═════ Texte présenté
33 Le verbe λέγειν est ambigu, qui peut signifier « dire » au sens de « déclarer », « tenir un discours » dans une situation dialogique, ou bien « parler » au sens de « raconter », « faire un récit » – ce qui n’implique pas directement une situation dialogique, et encore moins l’usage de la première personne (cf. LSJ, s.v., II, 2 ; Bailly, s. v. 2, I, 3 ; voir Politique, 268e, Philèbe, 16c). Ce dernier sens est ici le bon (cf. 377a 3 : τοῖς παίδίοις μύθους λέγομεν).
══════════
═════ Fiches fournies
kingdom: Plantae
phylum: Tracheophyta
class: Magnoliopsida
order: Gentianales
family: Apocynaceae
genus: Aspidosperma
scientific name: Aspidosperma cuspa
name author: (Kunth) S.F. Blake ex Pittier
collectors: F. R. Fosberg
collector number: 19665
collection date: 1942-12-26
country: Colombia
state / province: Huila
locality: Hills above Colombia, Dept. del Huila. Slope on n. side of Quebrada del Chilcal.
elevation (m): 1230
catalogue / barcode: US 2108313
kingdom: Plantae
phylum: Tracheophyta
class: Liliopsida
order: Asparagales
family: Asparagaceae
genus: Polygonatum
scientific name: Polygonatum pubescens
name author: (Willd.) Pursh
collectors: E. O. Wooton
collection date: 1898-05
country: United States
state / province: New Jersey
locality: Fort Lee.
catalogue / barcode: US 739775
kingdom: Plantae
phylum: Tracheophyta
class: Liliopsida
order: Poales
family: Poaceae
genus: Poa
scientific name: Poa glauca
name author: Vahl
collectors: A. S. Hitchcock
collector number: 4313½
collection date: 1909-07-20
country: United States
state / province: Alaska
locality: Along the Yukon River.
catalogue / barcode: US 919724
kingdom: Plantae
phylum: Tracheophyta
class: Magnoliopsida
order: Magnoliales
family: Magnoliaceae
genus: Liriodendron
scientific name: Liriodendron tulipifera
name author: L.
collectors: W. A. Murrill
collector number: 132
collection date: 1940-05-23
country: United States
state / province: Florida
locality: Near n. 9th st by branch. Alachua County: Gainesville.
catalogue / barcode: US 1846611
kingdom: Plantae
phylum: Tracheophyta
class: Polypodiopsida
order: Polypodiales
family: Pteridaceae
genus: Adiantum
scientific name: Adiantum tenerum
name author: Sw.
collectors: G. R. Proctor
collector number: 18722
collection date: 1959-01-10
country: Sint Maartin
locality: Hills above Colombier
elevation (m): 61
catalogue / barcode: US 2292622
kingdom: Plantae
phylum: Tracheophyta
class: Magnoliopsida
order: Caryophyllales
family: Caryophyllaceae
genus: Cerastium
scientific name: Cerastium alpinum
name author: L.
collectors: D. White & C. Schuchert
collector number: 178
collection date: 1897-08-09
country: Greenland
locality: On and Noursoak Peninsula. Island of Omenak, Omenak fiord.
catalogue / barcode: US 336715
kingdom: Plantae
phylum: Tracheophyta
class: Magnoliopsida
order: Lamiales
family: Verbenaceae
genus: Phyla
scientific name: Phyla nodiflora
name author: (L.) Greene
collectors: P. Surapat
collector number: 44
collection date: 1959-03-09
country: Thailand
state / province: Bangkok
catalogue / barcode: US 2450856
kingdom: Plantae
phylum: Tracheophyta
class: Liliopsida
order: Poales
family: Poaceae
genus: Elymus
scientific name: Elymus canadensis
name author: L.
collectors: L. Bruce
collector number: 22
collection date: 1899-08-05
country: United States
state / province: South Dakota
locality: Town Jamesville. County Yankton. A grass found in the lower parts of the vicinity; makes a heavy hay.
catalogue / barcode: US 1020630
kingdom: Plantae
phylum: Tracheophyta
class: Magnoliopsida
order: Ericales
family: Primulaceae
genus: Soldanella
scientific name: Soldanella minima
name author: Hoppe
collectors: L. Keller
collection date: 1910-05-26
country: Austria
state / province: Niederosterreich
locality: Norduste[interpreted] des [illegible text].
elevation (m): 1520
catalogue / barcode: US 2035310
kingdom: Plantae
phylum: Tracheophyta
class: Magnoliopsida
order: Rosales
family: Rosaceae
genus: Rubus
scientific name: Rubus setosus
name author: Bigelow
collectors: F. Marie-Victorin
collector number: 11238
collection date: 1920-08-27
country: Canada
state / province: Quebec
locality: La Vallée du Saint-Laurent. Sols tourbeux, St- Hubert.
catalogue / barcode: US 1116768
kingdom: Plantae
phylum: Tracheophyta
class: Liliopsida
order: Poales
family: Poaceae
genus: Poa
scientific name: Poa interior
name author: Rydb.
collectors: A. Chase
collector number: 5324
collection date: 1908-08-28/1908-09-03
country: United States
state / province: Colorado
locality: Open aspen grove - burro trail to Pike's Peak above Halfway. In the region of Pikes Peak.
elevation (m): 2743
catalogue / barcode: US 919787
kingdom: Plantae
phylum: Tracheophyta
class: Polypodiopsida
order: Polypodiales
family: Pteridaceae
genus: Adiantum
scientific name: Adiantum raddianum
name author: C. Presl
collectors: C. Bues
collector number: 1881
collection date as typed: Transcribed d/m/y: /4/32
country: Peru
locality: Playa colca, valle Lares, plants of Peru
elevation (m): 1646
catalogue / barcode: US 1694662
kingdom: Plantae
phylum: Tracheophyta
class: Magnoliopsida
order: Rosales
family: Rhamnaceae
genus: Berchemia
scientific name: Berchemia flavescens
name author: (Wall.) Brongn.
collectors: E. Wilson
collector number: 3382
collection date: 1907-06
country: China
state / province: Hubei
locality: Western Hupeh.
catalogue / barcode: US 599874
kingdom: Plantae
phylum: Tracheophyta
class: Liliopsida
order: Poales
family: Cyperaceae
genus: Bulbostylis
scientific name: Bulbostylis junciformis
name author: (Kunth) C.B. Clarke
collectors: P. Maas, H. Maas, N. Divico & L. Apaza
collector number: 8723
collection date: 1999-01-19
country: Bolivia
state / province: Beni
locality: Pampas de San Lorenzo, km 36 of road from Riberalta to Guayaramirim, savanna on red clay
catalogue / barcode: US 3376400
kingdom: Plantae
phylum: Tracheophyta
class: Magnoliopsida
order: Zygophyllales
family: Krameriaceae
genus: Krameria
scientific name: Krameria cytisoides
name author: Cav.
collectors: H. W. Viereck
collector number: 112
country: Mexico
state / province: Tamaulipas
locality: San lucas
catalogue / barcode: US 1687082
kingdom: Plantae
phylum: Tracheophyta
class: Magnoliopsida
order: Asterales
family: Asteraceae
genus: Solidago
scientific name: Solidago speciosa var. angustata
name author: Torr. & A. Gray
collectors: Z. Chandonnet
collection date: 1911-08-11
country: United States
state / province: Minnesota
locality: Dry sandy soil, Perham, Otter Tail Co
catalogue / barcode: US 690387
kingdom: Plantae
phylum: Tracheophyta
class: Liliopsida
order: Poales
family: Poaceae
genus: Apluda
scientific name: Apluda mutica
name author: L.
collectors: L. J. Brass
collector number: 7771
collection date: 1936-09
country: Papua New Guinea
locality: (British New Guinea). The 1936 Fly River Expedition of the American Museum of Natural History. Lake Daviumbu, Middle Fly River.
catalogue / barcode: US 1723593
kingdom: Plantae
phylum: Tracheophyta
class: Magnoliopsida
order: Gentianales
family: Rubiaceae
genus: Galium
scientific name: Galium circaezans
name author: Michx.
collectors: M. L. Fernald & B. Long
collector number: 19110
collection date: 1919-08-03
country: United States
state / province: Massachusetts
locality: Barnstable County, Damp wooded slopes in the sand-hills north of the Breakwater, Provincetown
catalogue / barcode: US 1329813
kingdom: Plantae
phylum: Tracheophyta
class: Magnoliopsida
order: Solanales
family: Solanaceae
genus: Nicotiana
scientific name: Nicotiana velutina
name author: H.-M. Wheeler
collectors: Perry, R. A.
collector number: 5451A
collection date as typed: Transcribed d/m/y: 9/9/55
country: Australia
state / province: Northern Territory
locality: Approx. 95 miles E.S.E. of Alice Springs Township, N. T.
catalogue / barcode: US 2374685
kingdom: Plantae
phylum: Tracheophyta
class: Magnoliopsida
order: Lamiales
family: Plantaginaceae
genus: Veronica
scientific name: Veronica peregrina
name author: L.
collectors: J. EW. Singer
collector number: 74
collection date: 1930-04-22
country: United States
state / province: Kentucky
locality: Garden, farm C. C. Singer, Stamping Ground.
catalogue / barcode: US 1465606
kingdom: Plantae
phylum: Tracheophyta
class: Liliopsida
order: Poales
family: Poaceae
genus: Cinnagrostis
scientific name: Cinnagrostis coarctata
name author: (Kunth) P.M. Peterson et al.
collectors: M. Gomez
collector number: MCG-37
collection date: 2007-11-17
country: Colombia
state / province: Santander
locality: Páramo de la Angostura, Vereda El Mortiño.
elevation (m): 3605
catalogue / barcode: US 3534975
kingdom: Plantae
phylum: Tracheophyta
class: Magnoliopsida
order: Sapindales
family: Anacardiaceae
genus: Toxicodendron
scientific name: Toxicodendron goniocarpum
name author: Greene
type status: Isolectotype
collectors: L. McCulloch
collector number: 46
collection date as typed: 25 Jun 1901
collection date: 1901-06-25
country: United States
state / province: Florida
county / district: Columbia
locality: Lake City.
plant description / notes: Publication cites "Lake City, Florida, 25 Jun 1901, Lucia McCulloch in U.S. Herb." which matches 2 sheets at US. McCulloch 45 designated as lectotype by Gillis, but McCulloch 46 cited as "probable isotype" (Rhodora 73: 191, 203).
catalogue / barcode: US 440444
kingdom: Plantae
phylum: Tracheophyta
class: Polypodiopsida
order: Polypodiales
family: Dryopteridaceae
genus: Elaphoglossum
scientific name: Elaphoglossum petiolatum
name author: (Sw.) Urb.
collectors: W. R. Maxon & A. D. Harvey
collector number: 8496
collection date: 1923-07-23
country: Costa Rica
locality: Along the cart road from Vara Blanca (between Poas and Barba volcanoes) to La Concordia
══════════
== Tâche à accomplir ==
D'après la note sur le verbe λέγειν, quel sens de ce verbe est ici le bon ? Répondez en une phrase, s'il vous plaît.

== Réponse rédigée ==
Le bon sens est ici « parler » au sens de « raconter », « faire un récit ».